If you have been on social media the past few days, you know the story. Video shows a woman confronting a father and son at a baseball game and insisting on taking a ball from the son. Since then her image has been widely circulated, with calls that she be identified, fired from her job, and disgraced into perpetuity.
I offer no further details; I am not interested in the story itself but in what the spread of the story shows us about ourselves.
I can't say with authority that bad behavior in public has become more common, but I am sure that the prevalence of cellphones and video surveillance has made accounts of bad behavior in public increasingly common.
And spreading without perspective. A woman bullying a kid and parent into giving up a baseball at a ballpark gets the same widespread indignant comment as someone shouting racial abuse at Black or Latino persons and trying to get them arrested or deported, or threatening physical violence. Perhaps lack of confidence in government and institutions prompts people to go on these vigilante jags, and a public that seems increasingly angry also appears to be increasingly eager to find subjects on which to vent that anger--with a lack of any oversight or norms leaving one wondering whether justice is actually served.

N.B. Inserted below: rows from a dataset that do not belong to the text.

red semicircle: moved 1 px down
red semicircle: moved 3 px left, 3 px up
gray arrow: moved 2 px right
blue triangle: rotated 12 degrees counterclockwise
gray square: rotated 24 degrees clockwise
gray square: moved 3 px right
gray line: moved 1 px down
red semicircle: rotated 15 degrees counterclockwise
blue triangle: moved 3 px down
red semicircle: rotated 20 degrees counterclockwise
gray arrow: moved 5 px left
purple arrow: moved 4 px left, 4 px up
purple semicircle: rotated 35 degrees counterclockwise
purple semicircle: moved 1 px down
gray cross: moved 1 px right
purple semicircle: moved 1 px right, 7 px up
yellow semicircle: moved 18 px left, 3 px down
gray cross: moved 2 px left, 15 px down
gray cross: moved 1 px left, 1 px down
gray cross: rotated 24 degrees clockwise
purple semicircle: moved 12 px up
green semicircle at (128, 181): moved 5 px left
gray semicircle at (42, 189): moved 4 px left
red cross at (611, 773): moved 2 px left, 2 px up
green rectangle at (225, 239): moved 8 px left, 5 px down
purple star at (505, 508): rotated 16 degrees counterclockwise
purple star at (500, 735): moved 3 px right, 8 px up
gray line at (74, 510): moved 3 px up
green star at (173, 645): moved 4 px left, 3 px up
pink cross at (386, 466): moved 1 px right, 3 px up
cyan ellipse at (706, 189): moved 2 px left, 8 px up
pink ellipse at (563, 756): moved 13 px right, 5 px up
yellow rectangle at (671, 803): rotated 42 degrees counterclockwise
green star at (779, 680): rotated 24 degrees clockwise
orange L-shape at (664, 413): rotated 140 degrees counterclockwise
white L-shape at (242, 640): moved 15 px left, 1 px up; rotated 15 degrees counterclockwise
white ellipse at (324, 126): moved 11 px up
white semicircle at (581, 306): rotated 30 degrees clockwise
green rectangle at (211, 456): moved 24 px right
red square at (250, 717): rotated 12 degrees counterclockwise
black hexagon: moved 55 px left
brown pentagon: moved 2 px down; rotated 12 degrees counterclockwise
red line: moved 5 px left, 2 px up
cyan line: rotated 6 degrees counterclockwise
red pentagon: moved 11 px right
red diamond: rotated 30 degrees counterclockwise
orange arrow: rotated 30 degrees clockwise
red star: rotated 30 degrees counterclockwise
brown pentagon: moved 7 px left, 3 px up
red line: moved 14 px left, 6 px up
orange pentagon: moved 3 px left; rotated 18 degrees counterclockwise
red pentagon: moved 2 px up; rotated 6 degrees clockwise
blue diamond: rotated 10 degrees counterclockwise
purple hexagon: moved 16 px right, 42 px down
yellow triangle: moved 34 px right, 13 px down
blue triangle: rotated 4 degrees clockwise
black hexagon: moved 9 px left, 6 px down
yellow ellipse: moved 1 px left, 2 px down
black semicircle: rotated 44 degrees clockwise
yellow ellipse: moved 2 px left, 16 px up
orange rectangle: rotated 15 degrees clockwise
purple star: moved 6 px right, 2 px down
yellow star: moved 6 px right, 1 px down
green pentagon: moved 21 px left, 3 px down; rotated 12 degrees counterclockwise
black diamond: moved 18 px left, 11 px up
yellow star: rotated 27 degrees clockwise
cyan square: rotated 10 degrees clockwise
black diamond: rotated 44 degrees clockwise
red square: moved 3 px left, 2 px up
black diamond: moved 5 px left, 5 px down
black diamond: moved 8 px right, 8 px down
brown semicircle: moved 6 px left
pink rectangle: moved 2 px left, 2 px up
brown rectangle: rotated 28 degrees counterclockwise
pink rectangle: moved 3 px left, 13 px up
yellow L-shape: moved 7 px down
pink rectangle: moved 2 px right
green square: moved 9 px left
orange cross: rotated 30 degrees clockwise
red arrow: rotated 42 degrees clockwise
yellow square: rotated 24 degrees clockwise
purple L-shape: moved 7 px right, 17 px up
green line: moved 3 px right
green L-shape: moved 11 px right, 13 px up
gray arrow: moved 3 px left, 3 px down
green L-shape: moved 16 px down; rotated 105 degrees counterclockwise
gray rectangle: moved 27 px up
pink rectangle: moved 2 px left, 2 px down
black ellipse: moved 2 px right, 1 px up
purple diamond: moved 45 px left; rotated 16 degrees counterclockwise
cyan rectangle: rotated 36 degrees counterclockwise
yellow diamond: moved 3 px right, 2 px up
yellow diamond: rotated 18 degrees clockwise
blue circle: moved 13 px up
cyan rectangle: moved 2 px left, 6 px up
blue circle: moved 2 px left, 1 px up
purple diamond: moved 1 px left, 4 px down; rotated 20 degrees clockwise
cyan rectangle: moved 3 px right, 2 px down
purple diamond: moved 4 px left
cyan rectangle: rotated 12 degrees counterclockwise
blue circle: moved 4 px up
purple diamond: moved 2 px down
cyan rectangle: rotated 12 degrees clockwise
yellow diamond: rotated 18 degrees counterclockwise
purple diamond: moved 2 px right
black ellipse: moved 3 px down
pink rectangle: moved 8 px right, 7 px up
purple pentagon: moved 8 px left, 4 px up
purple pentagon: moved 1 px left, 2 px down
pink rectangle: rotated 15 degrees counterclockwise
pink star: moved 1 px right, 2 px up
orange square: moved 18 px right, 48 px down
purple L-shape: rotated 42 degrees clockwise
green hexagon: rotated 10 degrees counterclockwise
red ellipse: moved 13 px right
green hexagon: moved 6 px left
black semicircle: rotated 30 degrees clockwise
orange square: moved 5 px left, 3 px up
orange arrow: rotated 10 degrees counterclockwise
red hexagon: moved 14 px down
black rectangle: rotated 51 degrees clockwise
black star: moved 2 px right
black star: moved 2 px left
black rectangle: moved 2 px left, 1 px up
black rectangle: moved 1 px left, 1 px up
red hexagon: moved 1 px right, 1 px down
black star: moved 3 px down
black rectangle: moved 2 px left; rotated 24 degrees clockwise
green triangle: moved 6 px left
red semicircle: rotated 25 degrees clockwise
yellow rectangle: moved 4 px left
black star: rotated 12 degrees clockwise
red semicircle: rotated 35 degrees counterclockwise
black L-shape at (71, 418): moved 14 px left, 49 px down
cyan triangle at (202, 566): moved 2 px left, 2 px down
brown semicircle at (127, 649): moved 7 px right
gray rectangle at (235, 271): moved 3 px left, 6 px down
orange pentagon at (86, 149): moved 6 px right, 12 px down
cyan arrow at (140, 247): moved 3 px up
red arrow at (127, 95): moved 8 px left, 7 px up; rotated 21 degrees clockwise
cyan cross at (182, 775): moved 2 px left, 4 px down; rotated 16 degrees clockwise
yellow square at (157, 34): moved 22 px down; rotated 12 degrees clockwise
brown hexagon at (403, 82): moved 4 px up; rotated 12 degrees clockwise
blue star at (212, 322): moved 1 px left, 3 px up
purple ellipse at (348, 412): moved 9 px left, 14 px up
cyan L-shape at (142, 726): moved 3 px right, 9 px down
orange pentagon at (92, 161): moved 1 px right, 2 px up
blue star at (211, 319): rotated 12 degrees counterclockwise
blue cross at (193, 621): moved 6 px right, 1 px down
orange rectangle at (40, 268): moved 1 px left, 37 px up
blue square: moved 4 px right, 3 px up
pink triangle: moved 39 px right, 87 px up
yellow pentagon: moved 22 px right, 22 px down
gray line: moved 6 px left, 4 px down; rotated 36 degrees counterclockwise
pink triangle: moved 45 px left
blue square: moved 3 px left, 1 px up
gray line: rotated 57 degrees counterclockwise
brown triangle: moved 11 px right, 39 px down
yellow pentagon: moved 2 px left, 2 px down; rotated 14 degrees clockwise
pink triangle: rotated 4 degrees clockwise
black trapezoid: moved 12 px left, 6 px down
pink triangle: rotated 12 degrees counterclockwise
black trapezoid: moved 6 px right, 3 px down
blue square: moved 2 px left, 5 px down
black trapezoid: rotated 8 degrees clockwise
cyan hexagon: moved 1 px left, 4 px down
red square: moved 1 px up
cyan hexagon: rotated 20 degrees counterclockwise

Then there is the Karen thing. The woman at the ballpark has been repeatedly called a Karen, which has become a widespread pejorative term for a middle-class woman, usually white, who is caught in public displaying behavior that is entitled, demanding, and obnoxious. As these Karen reports multiply online, it is hard not to see that to the class issue has been added a tincture of something very much like misogyny.
People who circulate these reports of bad behavior might consider whether the bad behavior is limited to the subjects.